> _Problem_: Copy each line below exactly and leave the pictures out.

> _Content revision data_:
———
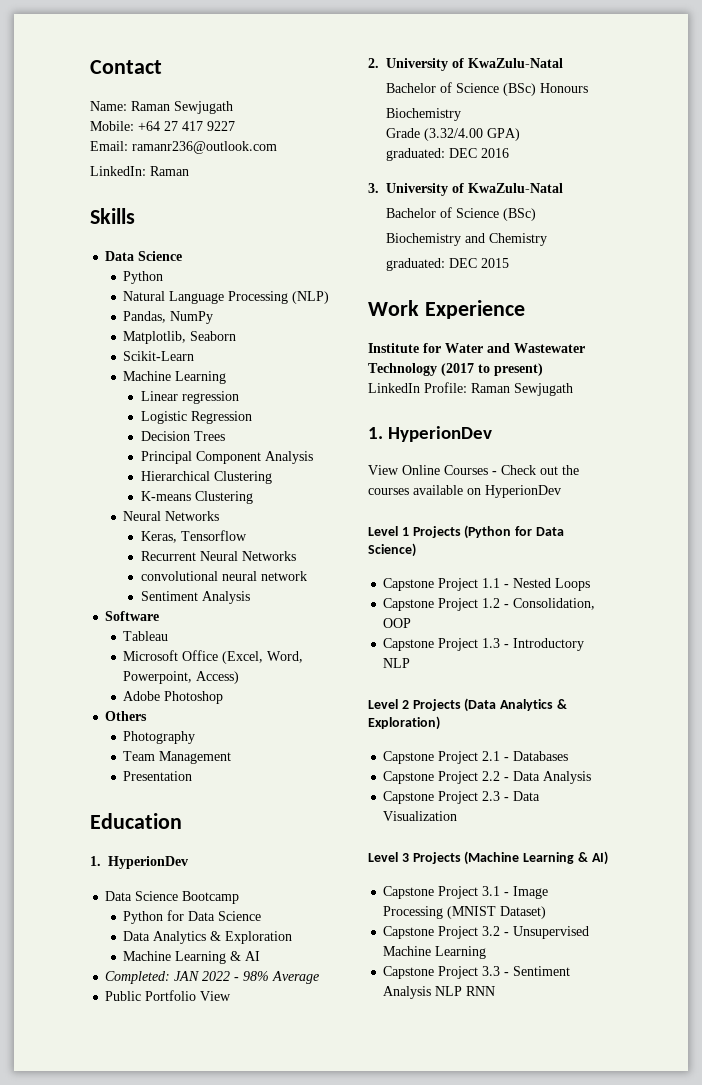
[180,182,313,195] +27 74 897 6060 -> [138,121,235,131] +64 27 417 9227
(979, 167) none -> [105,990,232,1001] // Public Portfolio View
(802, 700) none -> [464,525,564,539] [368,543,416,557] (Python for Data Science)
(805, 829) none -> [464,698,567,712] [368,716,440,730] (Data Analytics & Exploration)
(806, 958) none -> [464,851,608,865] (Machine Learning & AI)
———
> _Solution_:
[180,182,313,195] +27 74 897 6060 -> [138,121,235,131] +64 27 417 9227
(979, 167) none -> [105,990,232,1001] // Public Portfolio View
(802, 700) none -> [464,525,564,539] [368,543,416,557] (Python for Data Science)
(805, 829) none -> [464,698,567,712] [368,716,440,730] (Data Analytics & Exploration)
(806, 958) none -> [464,851,608,865] (Machine Learning & AI)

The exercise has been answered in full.